_BRANO_:
+ + +

Siamo qui non per celebrare un rito, ne' per una consuetudine, nemmeno per ricordare    una semplice data,  ma molto di più, è un momento particolarmente importante della storia del nostro Paese, per un profondo senso di riconoscenza nei confronti di coloro che hanno consegnato il Paese alla liberta', per una riflessione sulle radici della nostra democrazia, per un forte convincimento etico e morale, per un dovere civile e istituzionale.
la Resistenza e la Liberazione.
La Resistenza non è stata solo una lotta contro qualcosa che doveva finire (il fascismo ed il Nazismo) ma anche “per qualcosa che stava per cominciare”: la Costituzione.

+ + +

_DATI FORNITI_:
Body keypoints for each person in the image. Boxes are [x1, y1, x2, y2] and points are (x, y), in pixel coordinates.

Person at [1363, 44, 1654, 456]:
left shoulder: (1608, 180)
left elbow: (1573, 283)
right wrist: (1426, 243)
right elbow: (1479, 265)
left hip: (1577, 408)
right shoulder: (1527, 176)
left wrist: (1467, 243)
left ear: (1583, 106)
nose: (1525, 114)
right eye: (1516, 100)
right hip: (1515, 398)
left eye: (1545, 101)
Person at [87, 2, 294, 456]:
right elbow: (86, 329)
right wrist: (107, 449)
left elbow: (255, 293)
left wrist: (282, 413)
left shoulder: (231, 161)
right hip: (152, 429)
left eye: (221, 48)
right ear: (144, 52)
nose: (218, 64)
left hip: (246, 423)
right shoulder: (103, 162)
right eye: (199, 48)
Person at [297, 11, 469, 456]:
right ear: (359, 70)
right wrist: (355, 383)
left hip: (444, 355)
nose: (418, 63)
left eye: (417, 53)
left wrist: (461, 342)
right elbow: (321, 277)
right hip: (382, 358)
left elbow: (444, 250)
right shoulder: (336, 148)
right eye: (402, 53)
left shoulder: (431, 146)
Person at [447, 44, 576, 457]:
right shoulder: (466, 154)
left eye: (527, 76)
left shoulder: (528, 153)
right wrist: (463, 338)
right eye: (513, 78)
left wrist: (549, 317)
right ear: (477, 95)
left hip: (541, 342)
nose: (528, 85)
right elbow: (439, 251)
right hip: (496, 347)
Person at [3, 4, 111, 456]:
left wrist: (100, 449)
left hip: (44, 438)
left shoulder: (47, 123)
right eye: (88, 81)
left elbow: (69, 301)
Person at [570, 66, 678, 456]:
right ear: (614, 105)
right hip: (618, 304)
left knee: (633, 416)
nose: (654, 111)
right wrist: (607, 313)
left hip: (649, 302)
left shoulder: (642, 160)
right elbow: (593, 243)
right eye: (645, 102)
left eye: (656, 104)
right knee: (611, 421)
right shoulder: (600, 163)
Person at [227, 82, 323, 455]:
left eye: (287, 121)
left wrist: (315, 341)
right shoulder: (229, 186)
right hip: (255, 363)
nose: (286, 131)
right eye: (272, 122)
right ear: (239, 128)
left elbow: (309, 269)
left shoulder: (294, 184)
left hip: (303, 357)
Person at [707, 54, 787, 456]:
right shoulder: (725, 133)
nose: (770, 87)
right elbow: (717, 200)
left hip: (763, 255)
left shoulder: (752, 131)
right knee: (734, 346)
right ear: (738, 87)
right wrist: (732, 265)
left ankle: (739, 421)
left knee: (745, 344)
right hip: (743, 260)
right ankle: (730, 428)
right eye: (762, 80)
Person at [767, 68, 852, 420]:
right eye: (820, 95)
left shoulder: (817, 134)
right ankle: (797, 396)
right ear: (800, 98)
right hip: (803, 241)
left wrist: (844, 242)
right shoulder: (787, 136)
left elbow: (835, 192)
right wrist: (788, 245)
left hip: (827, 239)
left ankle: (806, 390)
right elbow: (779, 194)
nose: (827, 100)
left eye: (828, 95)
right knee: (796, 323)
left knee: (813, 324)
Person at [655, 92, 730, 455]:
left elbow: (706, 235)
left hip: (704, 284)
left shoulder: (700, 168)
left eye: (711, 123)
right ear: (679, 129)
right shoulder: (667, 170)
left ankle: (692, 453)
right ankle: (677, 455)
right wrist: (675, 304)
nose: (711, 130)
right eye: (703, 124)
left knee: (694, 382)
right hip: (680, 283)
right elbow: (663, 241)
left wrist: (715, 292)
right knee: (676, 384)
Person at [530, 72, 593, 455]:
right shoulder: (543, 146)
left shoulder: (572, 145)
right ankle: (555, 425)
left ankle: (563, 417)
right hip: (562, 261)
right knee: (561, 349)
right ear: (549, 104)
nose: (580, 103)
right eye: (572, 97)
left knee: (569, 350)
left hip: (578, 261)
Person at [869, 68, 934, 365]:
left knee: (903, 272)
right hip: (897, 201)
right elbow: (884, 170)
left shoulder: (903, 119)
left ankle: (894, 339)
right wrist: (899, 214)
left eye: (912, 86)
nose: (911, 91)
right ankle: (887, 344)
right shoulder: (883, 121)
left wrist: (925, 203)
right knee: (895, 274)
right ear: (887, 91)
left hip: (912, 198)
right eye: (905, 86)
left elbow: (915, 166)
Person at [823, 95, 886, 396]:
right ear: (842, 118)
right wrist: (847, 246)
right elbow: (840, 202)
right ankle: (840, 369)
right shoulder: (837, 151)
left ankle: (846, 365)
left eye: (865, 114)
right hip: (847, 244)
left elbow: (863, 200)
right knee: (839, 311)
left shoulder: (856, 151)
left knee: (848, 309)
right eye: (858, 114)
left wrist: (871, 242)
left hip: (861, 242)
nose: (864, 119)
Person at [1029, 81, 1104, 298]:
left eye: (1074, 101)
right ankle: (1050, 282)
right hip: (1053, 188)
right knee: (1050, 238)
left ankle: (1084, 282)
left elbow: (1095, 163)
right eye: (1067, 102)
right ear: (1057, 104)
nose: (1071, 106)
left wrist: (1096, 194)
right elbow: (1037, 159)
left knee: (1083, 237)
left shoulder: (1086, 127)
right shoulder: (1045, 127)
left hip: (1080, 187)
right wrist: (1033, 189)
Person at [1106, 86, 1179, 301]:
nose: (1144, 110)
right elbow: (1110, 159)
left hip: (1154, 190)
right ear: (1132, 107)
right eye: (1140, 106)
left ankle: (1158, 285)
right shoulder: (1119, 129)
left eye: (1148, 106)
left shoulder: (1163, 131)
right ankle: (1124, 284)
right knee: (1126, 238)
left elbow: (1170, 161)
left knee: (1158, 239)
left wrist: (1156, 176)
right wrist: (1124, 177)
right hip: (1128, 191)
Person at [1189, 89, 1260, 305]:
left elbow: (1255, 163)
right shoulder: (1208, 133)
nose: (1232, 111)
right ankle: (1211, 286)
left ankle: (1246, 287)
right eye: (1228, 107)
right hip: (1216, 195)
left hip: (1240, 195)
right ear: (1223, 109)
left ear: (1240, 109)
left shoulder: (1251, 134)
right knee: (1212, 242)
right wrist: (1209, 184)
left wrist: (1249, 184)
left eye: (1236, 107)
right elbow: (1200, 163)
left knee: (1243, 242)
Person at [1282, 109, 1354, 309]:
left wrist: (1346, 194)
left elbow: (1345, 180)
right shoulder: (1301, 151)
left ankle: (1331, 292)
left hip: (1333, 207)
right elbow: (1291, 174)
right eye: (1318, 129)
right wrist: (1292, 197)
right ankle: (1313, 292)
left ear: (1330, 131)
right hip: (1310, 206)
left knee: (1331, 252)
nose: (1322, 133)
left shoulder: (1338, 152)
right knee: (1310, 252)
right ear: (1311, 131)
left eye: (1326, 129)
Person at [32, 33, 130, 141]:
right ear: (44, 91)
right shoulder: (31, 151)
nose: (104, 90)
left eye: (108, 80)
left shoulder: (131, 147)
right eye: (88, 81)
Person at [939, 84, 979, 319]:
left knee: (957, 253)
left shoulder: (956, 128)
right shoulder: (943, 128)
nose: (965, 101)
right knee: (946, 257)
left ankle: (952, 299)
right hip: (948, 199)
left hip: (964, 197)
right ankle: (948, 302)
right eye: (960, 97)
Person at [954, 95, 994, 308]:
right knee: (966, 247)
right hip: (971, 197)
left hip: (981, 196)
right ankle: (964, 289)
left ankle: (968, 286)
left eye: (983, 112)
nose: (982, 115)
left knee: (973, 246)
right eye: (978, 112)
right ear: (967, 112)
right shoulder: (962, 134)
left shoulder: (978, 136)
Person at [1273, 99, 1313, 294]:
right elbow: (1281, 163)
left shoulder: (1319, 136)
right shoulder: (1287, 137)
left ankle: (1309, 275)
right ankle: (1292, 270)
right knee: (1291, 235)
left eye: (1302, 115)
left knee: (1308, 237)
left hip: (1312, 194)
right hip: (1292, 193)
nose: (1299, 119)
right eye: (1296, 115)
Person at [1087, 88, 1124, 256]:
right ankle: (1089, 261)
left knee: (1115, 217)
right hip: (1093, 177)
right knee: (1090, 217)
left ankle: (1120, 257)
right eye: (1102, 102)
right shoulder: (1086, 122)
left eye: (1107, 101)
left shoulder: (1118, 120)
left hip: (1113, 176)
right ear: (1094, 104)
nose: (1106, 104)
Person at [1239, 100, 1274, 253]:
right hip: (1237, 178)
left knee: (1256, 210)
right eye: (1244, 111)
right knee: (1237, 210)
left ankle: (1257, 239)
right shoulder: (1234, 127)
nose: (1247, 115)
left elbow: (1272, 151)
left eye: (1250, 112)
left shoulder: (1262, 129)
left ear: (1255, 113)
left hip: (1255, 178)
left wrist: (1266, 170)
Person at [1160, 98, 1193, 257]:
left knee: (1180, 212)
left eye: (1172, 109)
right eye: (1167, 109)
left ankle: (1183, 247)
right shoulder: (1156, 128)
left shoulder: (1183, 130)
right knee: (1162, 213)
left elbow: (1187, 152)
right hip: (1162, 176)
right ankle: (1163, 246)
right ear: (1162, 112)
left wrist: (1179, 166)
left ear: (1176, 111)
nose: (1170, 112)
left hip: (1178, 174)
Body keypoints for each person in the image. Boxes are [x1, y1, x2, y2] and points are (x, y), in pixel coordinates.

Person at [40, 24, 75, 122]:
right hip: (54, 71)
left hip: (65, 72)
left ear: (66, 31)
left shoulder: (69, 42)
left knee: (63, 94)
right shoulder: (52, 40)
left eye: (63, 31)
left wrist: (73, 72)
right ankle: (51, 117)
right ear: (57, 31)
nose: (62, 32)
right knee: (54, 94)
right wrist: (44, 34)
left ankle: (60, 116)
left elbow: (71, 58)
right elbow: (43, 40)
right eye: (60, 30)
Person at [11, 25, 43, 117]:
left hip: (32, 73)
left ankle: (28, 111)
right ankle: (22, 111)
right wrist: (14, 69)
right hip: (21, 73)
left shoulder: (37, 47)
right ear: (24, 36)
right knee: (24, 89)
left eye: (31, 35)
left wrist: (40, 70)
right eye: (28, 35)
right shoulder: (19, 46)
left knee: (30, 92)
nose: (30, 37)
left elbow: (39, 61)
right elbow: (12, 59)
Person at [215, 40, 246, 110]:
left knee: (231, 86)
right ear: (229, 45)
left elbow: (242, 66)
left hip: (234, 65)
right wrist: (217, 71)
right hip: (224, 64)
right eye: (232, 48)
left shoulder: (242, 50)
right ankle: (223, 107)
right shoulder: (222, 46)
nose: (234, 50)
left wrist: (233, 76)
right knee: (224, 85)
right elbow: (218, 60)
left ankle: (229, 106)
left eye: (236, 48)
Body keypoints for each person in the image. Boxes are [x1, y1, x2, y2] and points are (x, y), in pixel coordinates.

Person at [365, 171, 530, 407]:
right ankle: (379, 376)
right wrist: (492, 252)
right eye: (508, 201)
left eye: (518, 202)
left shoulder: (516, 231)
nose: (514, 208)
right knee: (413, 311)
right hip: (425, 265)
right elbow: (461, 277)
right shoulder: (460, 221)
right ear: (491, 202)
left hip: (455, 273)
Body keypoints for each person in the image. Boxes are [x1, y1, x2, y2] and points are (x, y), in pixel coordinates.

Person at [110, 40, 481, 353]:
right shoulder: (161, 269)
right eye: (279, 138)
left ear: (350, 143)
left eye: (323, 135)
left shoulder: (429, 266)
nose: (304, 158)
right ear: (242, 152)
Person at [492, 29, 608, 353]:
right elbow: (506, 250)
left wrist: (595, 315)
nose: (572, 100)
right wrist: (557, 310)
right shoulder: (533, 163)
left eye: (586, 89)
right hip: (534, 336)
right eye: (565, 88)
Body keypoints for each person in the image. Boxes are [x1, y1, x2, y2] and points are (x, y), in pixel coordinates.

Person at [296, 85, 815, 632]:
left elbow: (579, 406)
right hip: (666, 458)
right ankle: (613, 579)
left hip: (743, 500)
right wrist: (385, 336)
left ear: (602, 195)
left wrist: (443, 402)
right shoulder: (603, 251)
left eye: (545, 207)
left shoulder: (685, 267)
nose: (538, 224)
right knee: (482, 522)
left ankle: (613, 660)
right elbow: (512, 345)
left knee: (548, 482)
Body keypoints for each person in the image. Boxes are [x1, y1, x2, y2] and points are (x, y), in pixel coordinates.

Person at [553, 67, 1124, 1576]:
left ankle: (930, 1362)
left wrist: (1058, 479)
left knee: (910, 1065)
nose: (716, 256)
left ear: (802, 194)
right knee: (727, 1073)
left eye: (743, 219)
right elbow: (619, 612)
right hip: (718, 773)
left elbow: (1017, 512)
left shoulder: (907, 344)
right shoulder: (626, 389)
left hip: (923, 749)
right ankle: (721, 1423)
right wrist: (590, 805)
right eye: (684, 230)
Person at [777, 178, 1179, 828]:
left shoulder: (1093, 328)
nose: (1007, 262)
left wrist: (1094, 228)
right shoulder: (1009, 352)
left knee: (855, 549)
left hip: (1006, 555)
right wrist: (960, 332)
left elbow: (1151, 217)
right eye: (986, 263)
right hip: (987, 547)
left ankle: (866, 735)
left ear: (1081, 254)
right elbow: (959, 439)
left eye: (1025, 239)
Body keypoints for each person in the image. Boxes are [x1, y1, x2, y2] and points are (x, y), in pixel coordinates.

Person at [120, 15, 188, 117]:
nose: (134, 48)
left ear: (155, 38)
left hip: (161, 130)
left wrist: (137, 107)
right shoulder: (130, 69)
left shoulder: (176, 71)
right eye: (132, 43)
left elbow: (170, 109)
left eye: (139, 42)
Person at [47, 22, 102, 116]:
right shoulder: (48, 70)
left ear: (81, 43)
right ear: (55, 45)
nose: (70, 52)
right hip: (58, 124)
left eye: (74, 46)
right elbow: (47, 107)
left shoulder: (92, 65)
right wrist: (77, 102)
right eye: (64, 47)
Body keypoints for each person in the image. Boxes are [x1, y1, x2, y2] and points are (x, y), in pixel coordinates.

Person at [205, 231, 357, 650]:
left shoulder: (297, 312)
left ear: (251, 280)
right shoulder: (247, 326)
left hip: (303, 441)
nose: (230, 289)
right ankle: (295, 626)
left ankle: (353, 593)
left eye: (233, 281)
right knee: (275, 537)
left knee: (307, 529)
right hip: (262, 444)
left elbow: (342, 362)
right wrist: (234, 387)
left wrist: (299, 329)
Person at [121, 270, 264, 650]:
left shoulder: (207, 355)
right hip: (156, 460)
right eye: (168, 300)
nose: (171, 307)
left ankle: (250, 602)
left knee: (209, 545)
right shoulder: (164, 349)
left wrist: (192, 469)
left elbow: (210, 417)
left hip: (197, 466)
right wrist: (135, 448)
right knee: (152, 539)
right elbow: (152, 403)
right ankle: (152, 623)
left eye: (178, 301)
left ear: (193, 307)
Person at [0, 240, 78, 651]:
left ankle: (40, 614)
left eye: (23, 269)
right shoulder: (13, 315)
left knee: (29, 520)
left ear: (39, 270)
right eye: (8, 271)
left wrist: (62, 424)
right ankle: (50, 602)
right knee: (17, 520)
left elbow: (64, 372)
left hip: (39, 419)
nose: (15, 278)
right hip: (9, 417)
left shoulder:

+ + +

_CONSEGNA 1_:
Ricopia fedelmente il tratto del brano sulla Resistenza che va da "Siamo qui non" fino a "civile e istituzionale.".
_CONSEGNA 2_:
Scrivi il seguito del brano sulla Resistenza, proseguendo dopo la sua ultima frase.
L'elenco non è necessario per svolgere il lavoro.

_SPAZIO RISPOSTA 1_:
Siamo qui non per celebrare un rito, ne' per una consuetudine, nemmeno per ricordare    una semplice data,  ma molto di più, è un momento particolarmente importante della storia del nostro Paese, per un profondo senso di riconoscenza nei confronti di coloro che hanno consegnato il Paese alla liberta', per una riflessione sulle radici della nostra democrazia, per un forte convincimento etico e morale, per un dovere civile e istituzionale.

_SPAZIO RISPOSTA 2_:
Viviamo un momento di crisi gravissima per il nostro Paese: una pesante recessione economica, disoccupazione a livelli inaccettabili. Alcuni gesti estremi che le cronache ci presentano in questi giorni non possono non colpirci nel profondo e preoccuparci.
Scenario sociale e politico contrassegnato da forte caduta dei valori, da corruzione diffusa, da rabbia estesa che lascia sovente spazi al populismo e all’autoritarismo. Uno scenario grave e pericoloso per la nostra democrazia anche alla luce dei più recenti avvenimenti post elettorali, quali la mancata costituzione di un governo e la nomina travagliata del Presidente della Repubblica.
Diffusione di espressioni del neofascismo e del neonazismo in Europa (Grecia e Ungheria) ma anche in Italia.
Dobbiamo riuscire, per dare un significato alla nostra presenza oggi, ad accomunare un momento di: memoria, ringraziamento e impegno contro l’indifferenza
Iniziamo dall’importanza di conservare la memoria di quei giorni per evitare che il tempo affievolisca il ricordo.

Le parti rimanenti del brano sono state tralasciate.